Another good suggestion ... thanks BPJ.
On Monday, June 22, 2015 at 11:58:10 PM UTC+9:30, BP Jonsson wrote:
I just downloaded and installed the current tidy5 from
<http://www.htacg.org/binaries/> There were some harmless
warnings about missing metadata which I inspected and ignored.
You call it as tidy5 instead of tidy.
> Den 2015-06-22 04:57, Geoff Russell skrev:
> >
> >
> > On Monday, June 22, 2015 at 11:56:23 AM UTC+9:30, Daniel Staal wrote:
> >>
> >> [snip]
> >>
> >> --As for the rest, it is mine.
> >>
> >> Since you're already using Perl, I have a quick one: Feed the text through
> >> Text::Wrap first. A couple of extra lines in your script should fix the
> >> problem:
> >>
> >
> > Thank Daniel ... definitely worth investigating, but I'm a little worried
> > that breaking at
> > word boundaries might break html tags in weird places. Perhaps I need to
> > check html
> > syntax details first.
> I would use HTML Tidy.

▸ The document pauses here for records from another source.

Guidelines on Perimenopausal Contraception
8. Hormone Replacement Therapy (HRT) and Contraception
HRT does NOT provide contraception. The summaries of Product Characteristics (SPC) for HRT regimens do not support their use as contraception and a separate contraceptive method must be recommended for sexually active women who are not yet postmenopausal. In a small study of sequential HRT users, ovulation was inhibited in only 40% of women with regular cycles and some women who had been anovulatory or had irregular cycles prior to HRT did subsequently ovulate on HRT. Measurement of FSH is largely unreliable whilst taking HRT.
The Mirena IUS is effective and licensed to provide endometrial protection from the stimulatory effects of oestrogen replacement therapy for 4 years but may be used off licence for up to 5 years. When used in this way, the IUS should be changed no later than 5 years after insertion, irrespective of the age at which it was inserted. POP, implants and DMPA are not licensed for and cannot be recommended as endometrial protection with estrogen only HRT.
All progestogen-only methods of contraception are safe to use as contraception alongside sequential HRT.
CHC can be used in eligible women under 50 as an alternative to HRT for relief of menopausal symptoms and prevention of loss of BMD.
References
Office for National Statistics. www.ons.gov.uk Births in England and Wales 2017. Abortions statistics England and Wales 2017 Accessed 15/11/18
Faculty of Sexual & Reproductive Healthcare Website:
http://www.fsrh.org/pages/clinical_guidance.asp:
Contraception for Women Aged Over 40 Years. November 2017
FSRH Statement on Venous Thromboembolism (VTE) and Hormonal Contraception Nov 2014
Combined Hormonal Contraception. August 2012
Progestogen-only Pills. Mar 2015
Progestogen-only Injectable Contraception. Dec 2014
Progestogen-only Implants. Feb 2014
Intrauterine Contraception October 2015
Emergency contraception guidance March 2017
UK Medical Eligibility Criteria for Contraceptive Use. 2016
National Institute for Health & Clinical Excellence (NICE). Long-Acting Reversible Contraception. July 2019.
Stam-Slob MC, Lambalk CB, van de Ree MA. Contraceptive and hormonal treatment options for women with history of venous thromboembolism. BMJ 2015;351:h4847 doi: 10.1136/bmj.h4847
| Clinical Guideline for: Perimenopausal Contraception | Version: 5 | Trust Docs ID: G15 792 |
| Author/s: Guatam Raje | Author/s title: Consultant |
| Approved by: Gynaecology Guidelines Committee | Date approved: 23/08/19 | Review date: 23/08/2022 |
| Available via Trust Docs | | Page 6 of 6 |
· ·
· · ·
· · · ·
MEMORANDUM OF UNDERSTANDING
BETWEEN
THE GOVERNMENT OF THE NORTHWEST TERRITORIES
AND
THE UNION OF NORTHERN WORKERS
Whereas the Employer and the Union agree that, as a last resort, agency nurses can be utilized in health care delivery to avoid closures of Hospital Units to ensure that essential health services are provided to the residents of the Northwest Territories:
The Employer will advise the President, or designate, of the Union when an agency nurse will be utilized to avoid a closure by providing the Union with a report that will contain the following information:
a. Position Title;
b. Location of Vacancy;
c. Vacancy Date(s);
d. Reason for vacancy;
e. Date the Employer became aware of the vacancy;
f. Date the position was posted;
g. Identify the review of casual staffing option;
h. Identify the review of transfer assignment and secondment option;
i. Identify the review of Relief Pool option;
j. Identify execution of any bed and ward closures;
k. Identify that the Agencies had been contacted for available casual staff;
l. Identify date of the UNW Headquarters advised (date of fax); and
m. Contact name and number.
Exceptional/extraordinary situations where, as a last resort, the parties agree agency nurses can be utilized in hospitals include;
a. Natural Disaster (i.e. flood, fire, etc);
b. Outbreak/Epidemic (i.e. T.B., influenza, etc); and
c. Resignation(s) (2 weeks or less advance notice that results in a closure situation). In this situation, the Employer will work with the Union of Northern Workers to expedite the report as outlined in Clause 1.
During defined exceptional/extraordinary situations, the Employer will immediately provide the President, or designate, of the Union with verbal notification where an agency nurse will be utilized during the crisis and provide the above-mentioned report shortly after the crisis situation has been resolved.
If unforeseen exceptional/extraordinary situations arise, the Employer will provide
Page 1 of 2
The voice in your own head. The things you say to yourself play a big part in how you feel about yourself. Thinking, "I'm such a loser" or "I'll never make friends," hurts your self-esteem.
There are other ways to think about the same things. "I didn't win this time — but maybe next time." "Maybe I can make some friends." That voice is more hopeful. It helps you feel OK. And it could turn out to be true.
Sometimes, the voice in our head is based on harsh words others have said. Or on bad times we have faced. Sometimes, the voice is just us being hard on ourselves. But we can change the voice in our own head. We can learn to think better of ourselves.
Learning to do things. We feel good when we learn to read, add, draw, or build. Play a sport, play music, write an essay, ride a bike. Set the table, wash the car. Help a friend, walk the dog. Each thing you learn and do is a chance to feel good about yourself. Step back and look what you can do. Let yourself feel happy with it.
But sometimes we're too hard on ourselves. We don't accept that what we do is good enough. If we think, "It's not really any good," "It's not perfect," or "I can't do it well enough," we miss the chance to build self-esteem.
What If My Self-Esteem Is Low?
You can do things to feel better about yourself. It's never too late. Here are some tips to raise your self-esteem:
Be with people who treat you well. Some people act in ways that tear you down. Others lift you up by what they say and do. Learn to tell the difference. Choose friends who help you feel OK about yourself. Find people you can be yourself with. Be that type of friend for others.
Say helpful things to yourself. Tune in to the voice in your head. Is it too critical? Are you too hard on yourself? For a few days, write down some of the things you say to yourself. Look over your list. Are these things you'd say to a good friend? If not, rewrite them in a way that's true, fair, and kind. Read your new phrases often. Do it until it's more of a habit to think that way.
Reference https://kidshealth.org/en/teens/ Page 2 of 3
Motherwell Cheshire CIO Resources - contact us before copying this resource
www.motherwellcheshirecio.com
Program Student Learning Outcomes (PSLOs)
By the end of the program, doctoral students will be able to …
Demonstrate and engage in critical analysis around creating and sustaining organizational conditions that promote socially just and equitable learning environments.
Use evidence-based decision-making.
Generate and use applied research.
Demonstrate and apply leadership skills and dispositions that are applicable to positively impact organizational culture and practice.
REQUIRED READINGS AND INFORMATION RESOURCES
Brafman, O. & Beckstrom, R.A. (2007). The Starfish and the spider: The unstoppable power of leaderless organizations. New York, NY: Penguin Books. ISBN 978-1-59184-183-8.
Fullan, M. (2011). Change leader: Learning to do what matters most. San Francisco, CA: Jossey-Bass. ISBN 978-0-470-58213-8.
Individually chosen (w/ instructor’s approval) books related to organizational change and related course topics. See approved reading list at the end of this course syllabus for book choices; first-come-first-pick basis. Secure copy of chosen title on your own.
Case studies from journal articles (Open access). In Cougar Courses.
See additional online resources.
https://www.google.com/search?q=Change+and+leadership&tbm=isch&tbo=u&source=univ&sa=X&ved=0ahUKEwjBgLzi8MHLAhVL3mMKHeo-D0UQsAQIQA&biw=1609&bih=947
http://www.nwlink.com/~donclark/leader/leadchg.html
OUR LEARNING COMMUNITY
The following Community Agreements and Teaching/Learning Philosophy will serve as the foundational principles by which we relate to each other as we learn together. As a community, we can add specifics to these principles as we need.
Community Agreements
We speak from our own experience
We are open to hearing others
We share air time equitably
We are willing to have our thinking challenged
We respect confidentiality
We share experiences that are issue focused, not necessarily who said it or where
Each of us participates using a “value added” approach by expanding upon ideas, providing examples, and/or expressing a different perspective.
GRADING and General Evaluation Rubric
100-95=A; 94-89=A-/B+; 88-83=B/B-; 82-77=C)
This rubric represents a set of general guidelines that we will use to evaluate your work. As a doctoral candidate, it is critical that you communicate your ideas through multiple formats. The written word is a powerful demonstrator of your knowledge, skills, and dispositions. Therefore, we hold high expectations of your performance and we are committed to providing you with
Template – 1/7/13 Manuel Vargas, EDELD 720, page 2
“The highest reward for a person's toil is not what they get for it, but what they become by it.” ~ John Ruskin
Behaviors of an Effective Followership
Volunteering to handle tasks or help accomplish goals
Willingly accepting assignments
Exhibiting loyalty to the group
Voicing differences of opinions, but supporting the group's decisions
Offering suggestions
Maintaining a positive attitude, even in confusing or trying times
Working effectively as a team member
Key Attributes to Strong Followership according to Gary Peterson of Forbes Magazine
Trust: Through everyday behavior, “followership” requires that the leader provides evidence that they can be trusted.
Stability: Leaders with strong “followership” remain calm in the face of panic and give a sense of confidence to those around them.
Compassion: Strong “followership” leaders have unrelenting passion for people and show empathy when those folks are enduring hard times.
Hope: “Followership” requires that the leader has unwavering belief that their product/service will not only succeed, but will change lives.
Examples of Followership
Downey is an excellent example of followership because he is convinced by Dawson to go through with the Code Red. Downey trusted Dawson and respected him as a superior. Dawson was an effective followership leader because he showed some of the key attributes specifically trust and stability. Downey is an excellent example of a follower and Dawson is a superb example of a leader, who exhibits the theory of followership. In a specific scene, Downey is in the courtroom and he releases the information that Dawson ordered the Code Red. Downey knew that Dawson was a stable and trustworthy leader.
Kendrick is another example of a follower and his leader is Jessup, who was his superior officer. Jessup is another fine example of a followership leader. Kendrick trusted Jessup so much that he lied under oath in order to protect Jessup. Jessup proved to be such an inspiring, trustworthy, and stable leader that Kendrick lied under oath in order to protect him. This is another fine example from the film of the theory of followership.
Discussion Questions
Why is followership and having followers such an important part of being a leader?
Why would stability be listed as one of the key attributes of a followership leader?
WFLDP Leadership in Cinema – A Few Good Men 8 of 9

There are some useful links on its WP
> page: <https://en.wikipedia.org/wiki/HTML_Tidy>. If you are on
> something Unixish it should be easy to install. In the Ubuntu
> repo it's simply called "tidy". You will get a slightly old
> version, but that shouldn't affect most normal use cases. It has
> an option exactly for this, presumably designed not to break
> anywhere harmful:
> | --wrap
> | Type: Integer
> | Default: 68
> | Example: 0 (no wrapping), 1, 2, ...
> | This option specifies the right margin Tidy uses for line wrapping.
> Tidy tries to wrap lines so that they do not exceed this length.
> Set wrap to zero if you want to disable line wrapping.
> If you are on something Unixish you should say
> `man -H<browser> tidy`, where `<browser>` is the name of your
> favorite web browser, and read its manual in the comfort of said
> browser. Be careful with the --write-back option since there is
> no backup option!
> The Perl wrapper around HTML Tidy is less useful now, since it
> needs you to build its own fork of tidylib,which never
> succeeded for me. I have run it successfully with Capture::Tiny
> though.
> A custom config file is most useful when doing that!
> /bpj